> _What you need to do_
Show each line of the entries below in which the word "represent" appears.

> _Information_
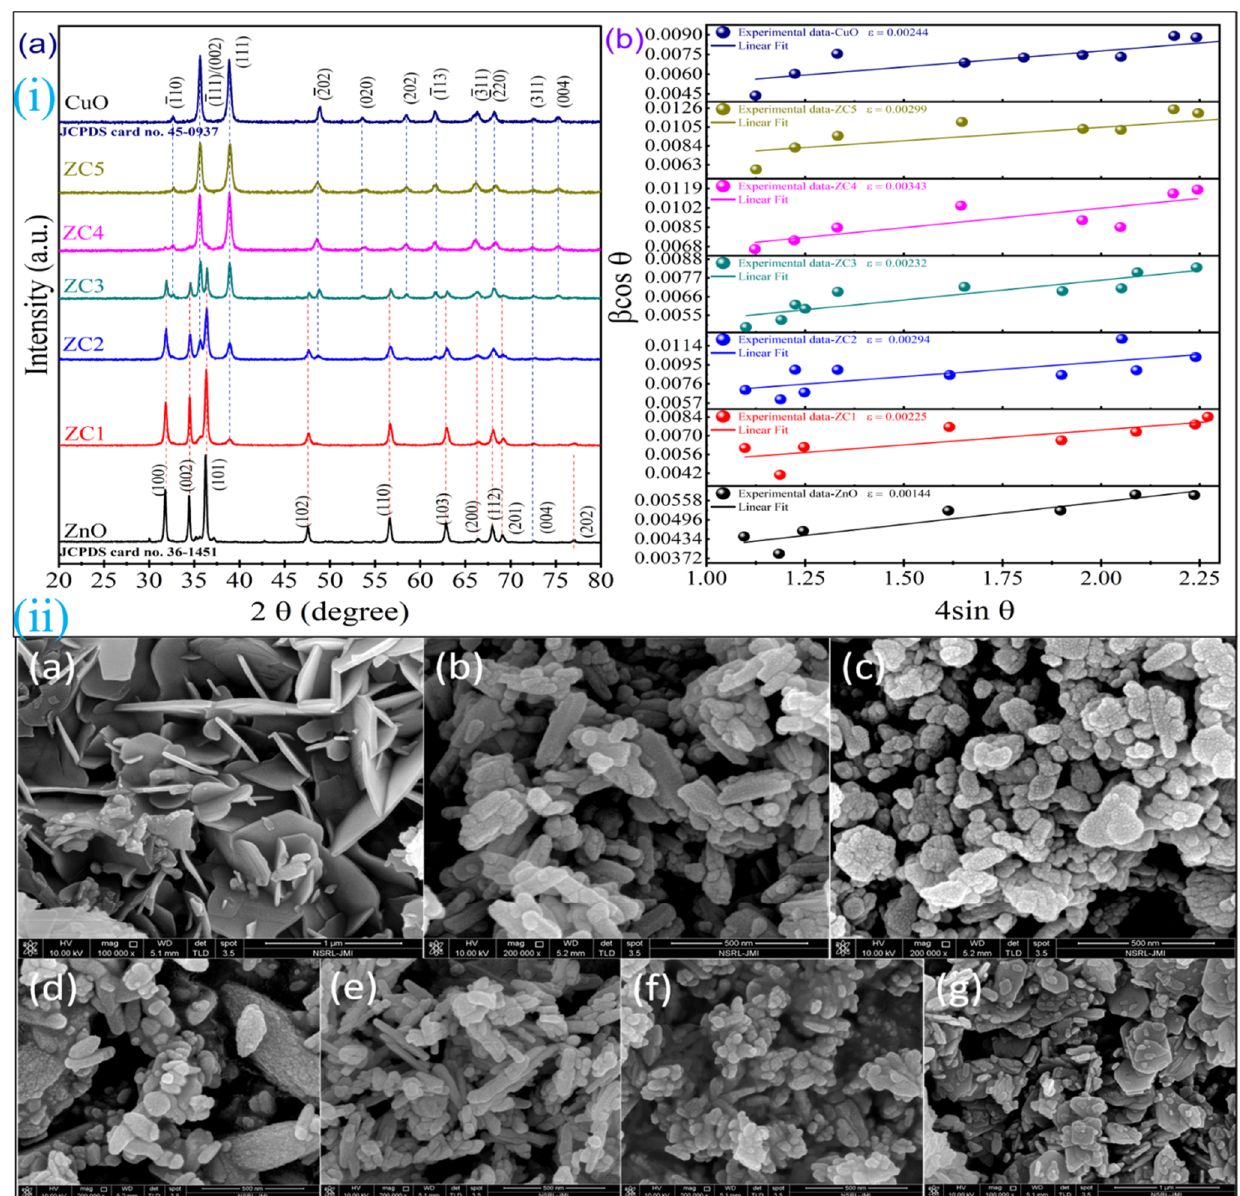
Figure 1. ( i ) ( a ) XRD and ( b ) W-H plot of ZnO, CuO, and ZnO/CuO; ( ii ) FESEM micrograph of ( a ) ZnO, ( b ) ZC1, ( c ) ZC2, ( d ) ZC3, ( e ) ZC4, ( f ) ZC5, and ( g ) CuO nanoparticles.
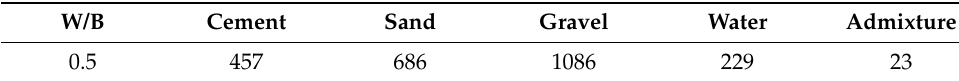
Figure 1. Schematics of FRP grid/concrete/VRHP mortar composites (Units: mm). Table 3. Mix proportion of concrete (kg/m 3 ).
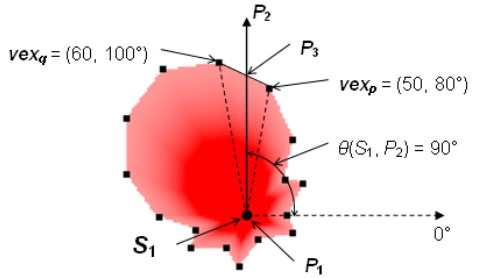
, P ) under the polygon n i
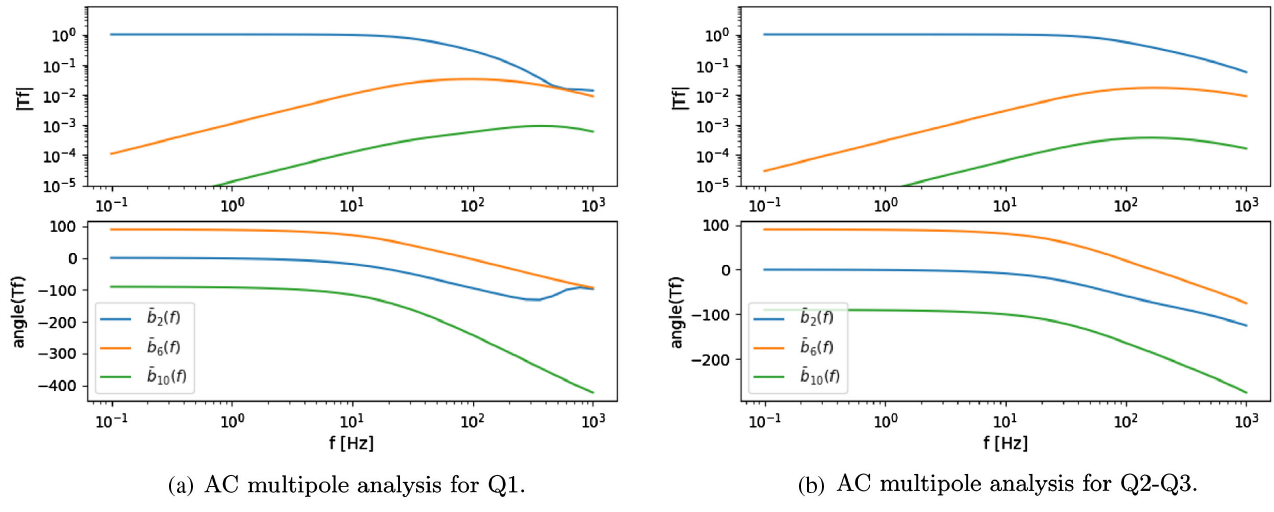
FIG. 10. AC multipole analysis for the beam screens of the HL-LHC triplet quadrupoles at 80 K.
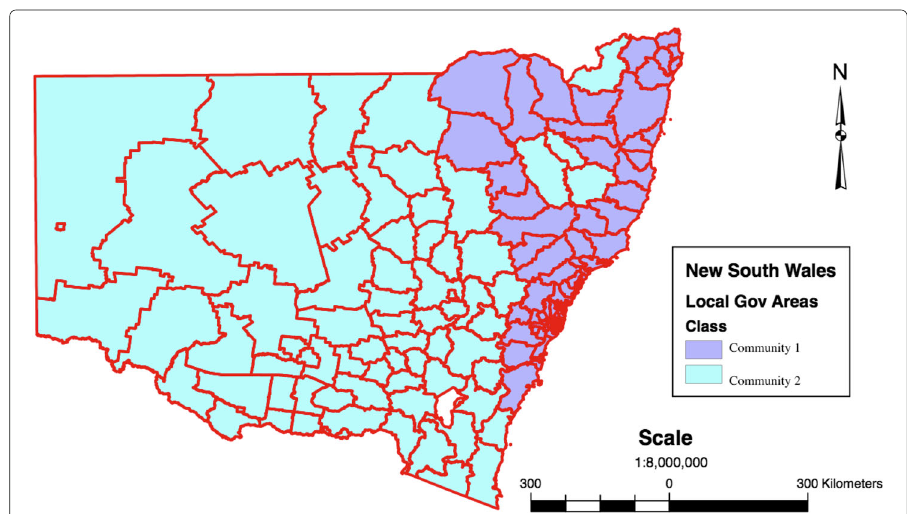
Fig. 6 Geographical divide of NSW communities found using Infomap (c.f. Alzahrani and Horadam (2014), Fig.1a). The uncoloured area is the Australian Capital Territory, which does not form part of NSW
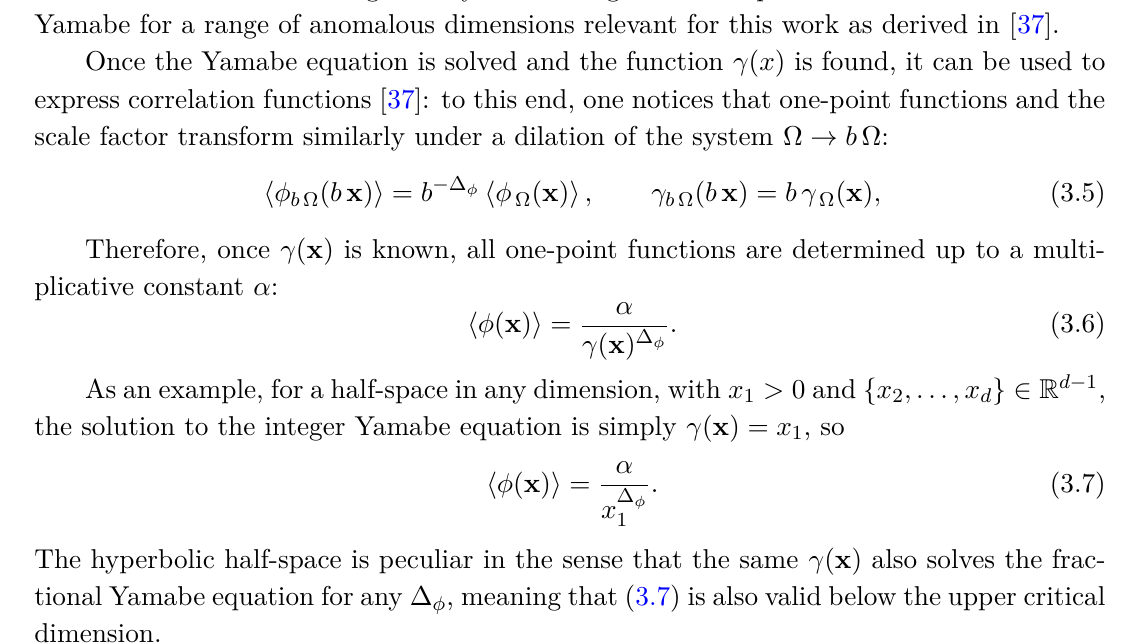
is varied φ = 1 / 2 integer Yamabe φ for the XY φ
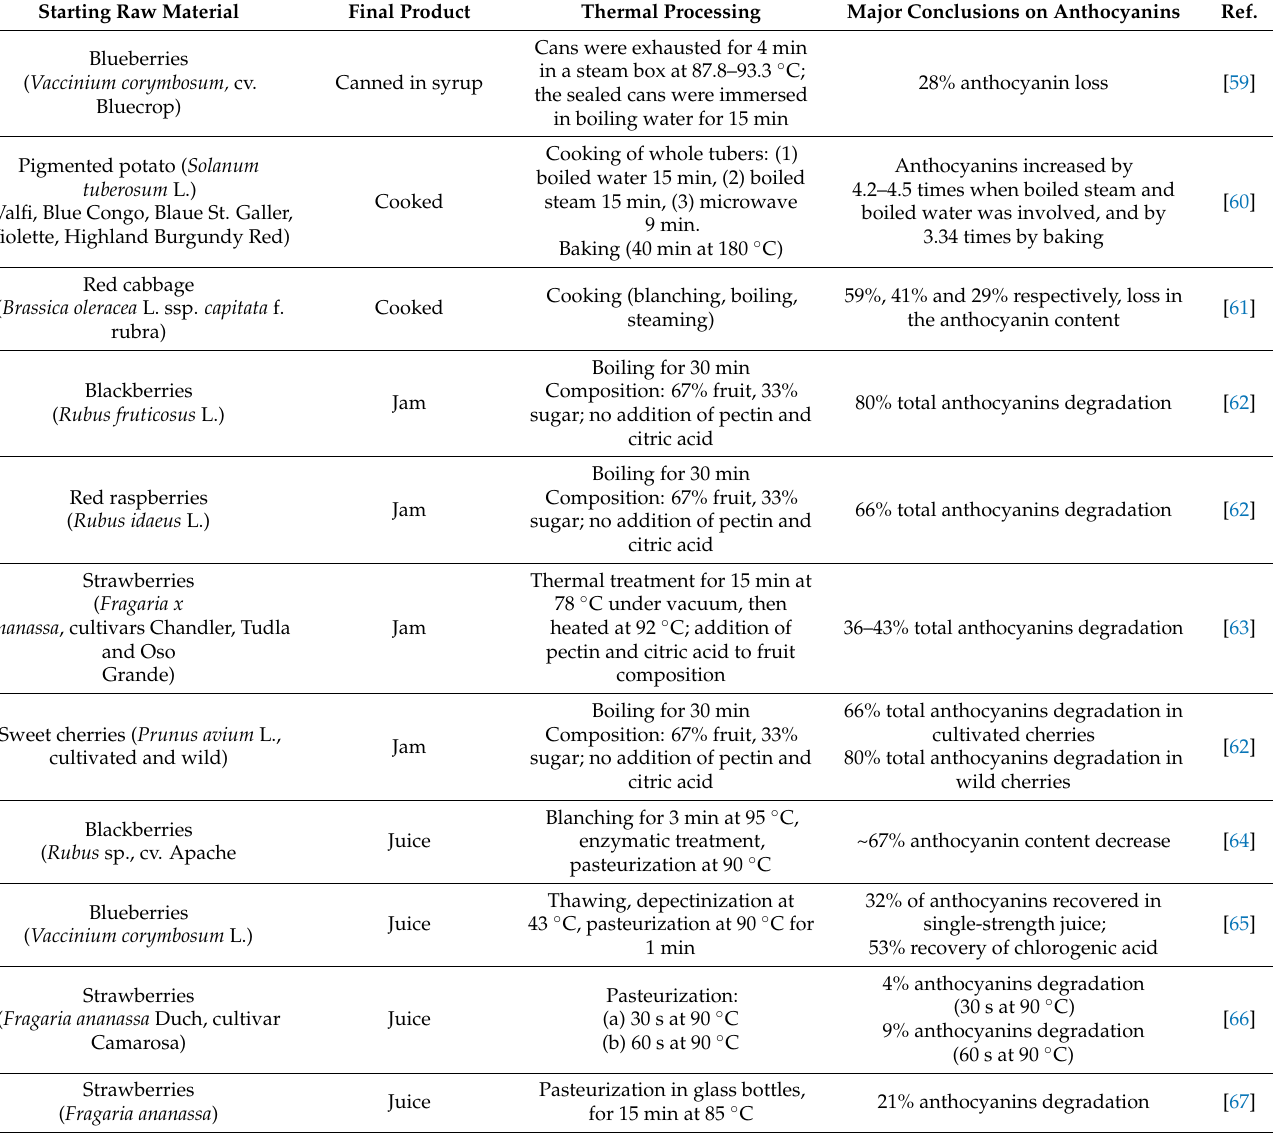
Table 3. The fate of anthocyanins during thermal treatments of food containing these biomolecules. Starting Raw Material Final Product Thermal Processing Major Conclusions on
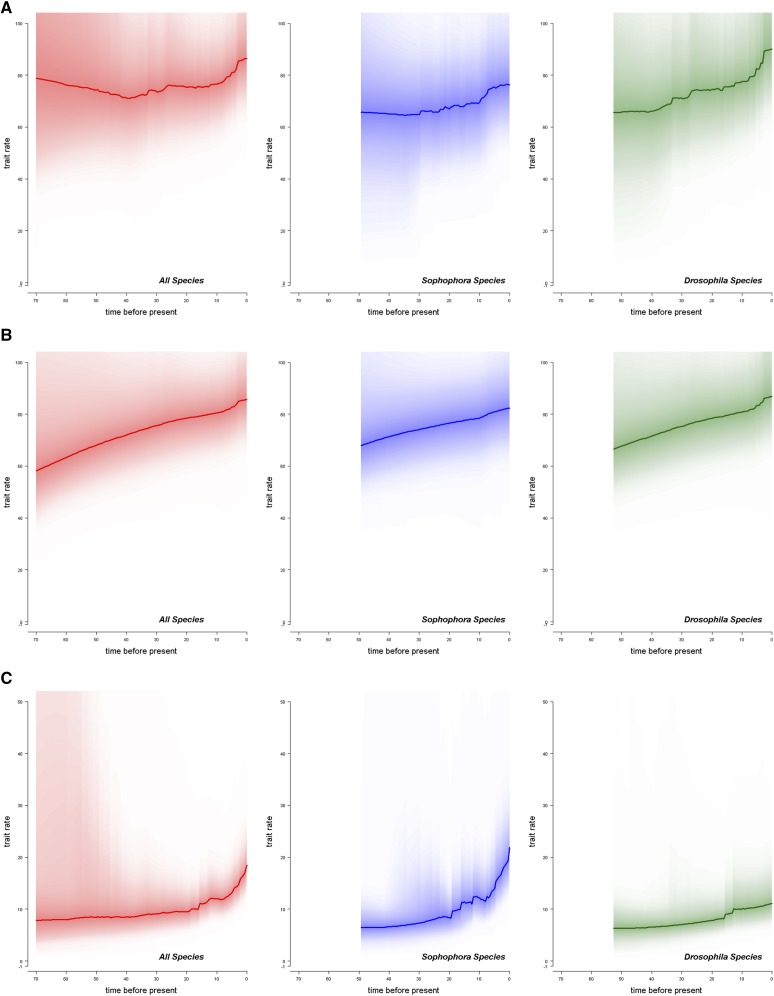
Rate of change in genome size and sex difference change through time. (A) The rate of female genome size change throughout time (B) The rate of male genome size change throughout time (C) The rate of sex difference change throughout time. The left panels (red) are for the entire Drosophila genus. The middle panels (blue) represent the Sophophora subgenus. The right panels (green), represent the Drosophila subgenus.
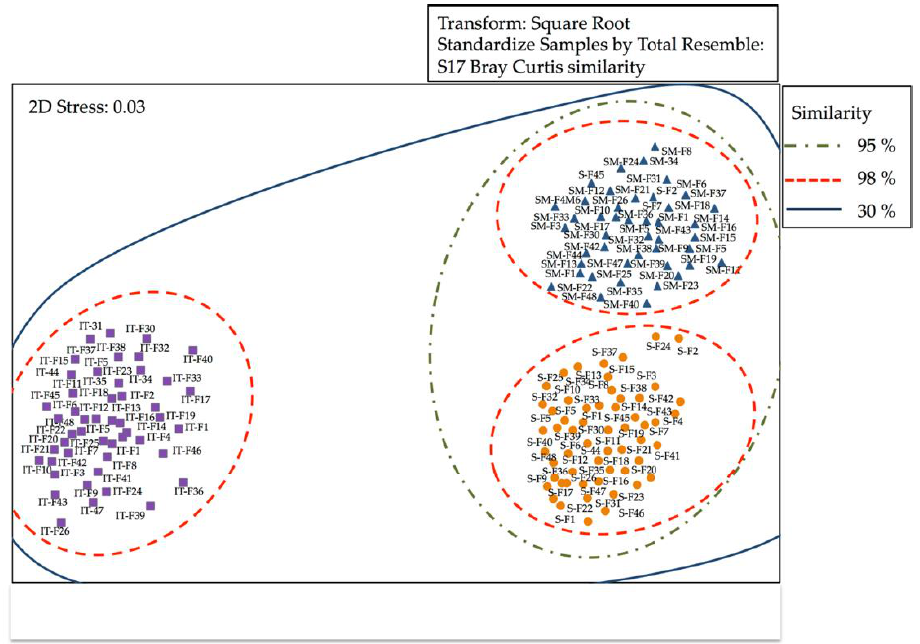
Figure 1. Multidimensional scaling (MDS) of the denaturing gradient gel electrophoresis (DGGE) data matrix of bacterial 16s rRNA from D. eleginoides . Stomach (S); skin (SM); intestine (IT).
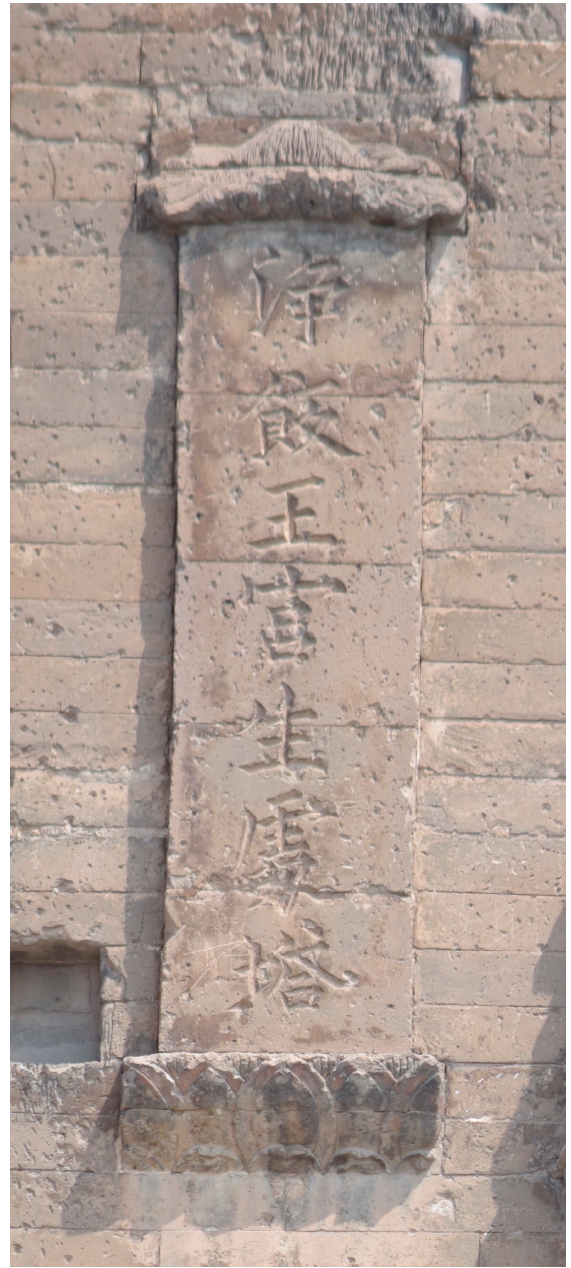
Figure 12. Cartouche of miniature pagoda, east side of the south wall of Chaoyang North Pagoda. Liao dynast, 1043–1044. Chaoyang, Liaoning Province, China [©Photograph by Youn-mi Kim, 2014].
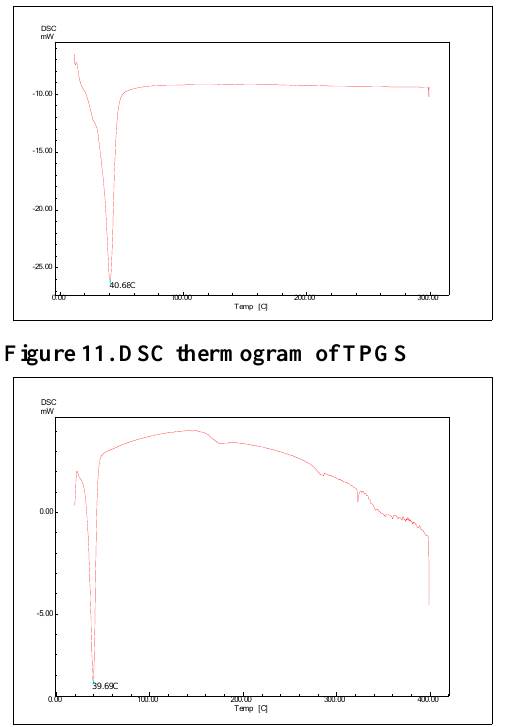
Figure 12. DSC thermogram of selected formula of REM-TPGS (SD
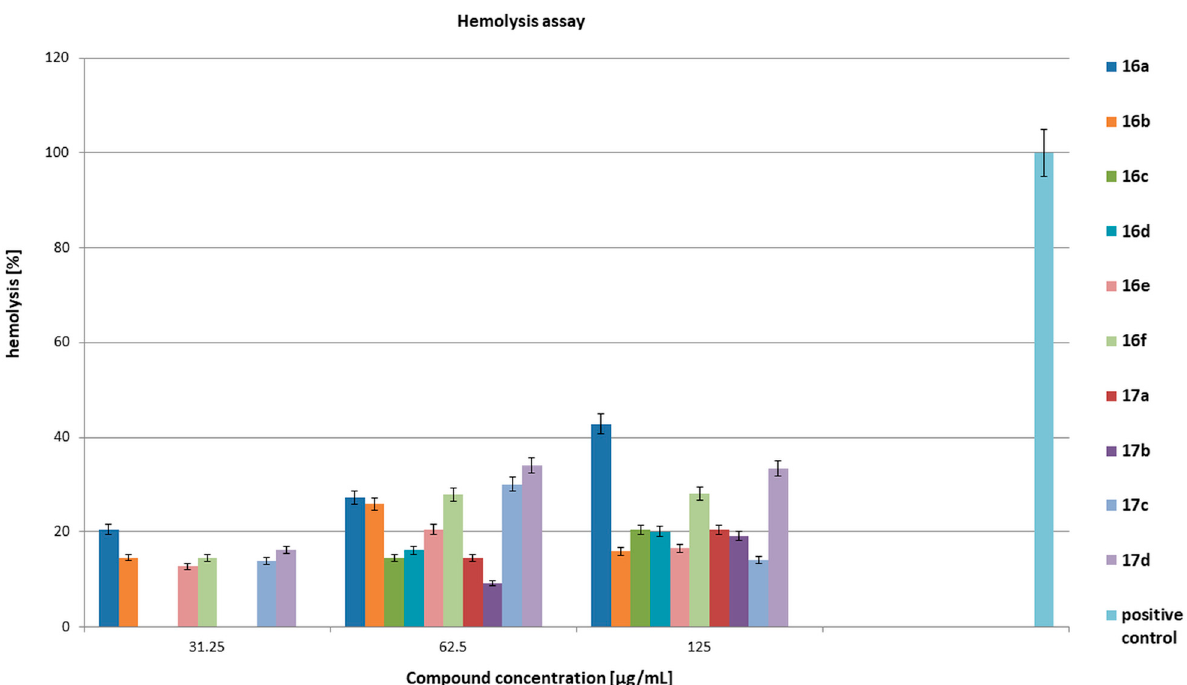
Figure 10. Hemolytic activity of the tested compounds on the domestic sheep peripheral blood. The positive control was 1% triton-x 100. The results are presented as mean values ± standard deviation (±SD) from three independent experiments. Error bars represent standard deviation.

> _Written solution_
Rate of change in genome size and sex difference change through time. (A) The rate of female genome size change throughout time (B) The rate of male genome size change throughout time (C) The rate of sex difference change throughout time. The left panels (red) are for the entire Drosophila genus. The middle panels (blue) represent the Sophophora subgenus. The right panels (green), represent the Drosophila subgenus.
Figure 10. Hemolytic activity of the tested compounds on the domestic sheep peripheral blood. The positive control was 1% triton-x 100. The results are presented as mean values ± standard deviation (±SD) from three independent experiments. Error bars represent standard deviation.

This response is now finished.